Du fait de sa situation économique, sociale, industrielle et géographique, le Golfe Persique a une grande importance stratégique pour la République islamique d’Iran et les autres pays de la zone. Son intérêt stratégique vient de ses ressources pétrolières, qui jouent un rôle primordial dans l’économie mondiale. Le pétrole est exploité depuis près de cinquante ans et désormais, l’économie des pays de la zone repose majoritairement sur les exportations de pétrole et de gaz, bien que le niveau de vie soit différent entre les pays du nord et du sud du Golfe Persique. En outre, il est aussi le lieu de transit des armements, par mer, voie ferroviaire et routière, rôle qui fut prépondérant pendant la Seconde Guerre Mondiale.

La Révolution islamique d’Iran a bouleversé la donne géopolitique régionale. Par exemple, malgré un armement massif, les forces soviétiques de cette époque n’ont pu contrôler les mouvements islamiques en Afghanistan influencés par la révolution islamique d’Iran, et ont ainsi été obligées de rebrousser chemin et de recourir à des solutions plus politiques. Les nouvelles républiques d’Asie centrale et du Caucase ont aussi été influencées par la Révolution islamique d’Iran. Tous les pays musulmans, des bords de la Méditerranée à la corne de l’Afrique, du centre de l’Afrique aux pays de l’Océan indien et d’Extrême Orient, subirent de façon différente les effets de cette vague révolutionnaire.

Après la Révolution, le Golfe Persique est devenu une zone de tensions étant donné que les grandes puissances ont essayé d’y accentuer leur présence, entraînant ainsi de multiples conflits et violences. Relié à l’Océan indien, il fut toujours un enjeu stratégique pour les grandes puissances. Durant la guerre froide, les Etats-Unis cherchèrent à installer leurs bases militaires à Oman et à Bahreïn et à faire du Golfe Persique une zone américaine, tandis que l’URSS cherchai à s’implanter dans les régions sud du Yémen et en Irak.

Les Etats-Unis créèrent des forces d’intervention rapide pour concrétiser leurs plans impliquant la collaboration de nombreux pays arabes de la région. Ces forces spéciales étaient militairement faibles et leur réaction n’était pas claire en cas de coup d’état ou de soulèvement, étant donné que les petits pays de la région ne jouissaient pas d’une unité nationale suffisante permettant d’éviter les conflits internes religieux ou ethniques. De même, la présence de nombreux travailleurs immigrés et d’idéologies diverses fut à la source de la constitution de mouvements menaçant la stabilité politique et des pouvoirs claniques ne jouissant d’aucune légitimité démocratique et popularité au niveau national. Aujourd’hui encore, la situation a peu évolué et il est donc très difficile de mettre en place une Union des pays du Golfe Persique pour assurer la sécurité de cette région, étant donné les divergences qui existent entre les dirigeants et les gouvernements.
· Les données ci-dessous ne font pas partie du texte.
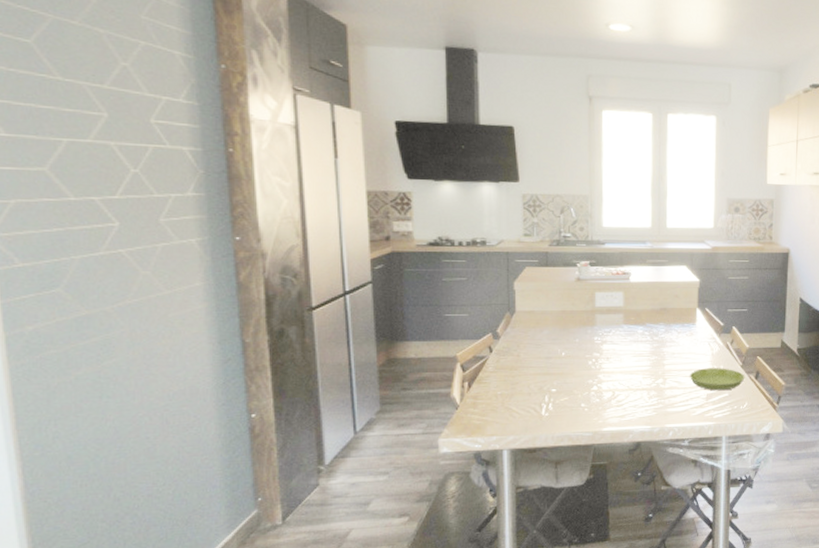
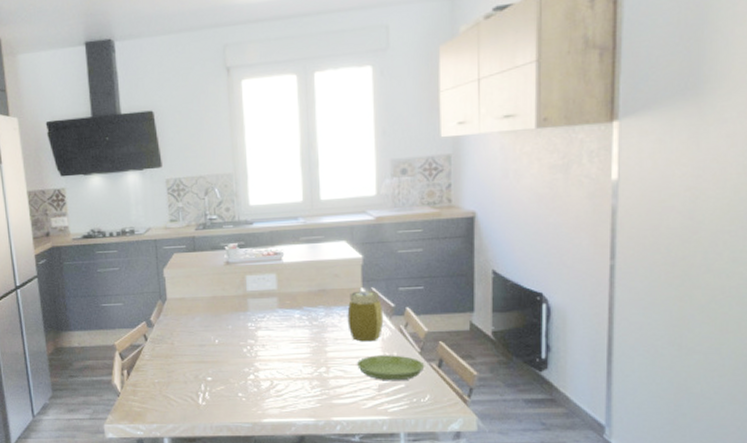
jar: none [684,310,714,356] -> present [347,290,384,342]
Aujourd’hui, le calme de la mer, l’étendues des côtes et le grand nombre d’îles ont permis la construction de ports militaires, commerciaux et de pêche, ainsi que la circulation des pétroliers aussi bien que celle des bateaux-mouches. Les bases militaires aériennes et terrestres sont très nombreuses et côtoient les multiples installations des forces maritimes et grands complexes touristiques.
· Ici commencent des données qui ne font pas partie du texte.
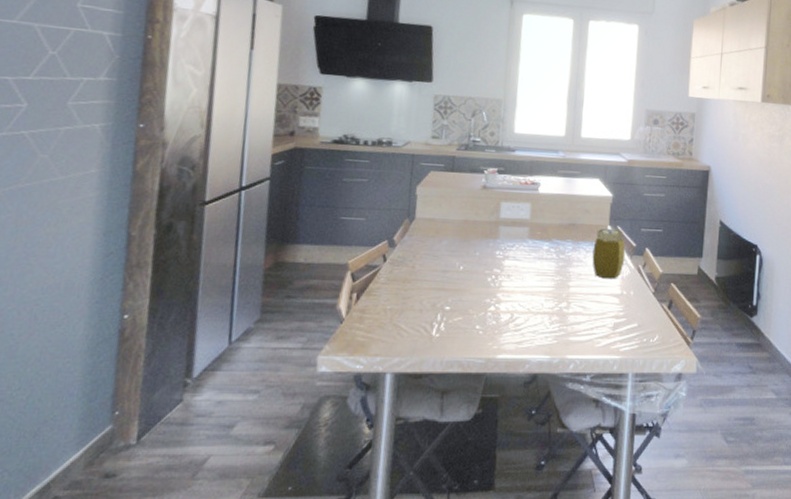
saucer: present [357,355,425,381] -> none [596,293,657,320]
Les plus importantes installations militaires du Golfe, sont celles de Ra’as Mosandam et de Bandar Abbâs, suivies par celle de Tchâ-bahâr, d’Oman, de Bahreïn et de Busher qui se situent successivement sur les côtes du détroit d’Ormoz et les estuaires de la région de Makran, du Nord de la mer d’Oman et du Nord du Golfe persique.
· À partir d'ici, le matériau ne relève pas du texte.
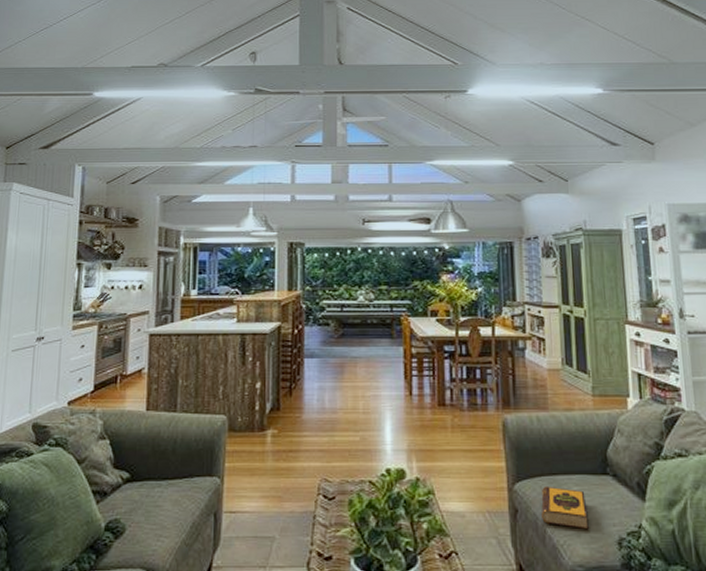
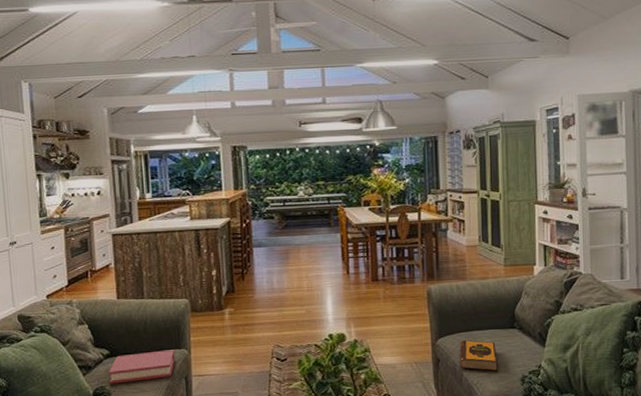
hardback book: none [125,477,205,516] -> present [108,349,175,384]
Les aéroports et les ports servent de sites balistiques et antiaériens. En outre, les installations pétrolières du Golfe Persique peuvent se transformer en bases de contrôle aérien, de contrôle maritime et sous-marin, ainsi qu’en pistes d’atterrissage pour les hélicoptères, en ports de vaisseaux de guerre, en espace de stationnement des sous-marins et en réserves d’armements et de munitions. Enfin, un pont de 25 km relie Bahreïn à la péninsule arabe. Outre ses utilisations commerciales, il représente un intérêt stratégique aussi important que le contrôle par satellites des activités aériennes, côtières et sous-marines.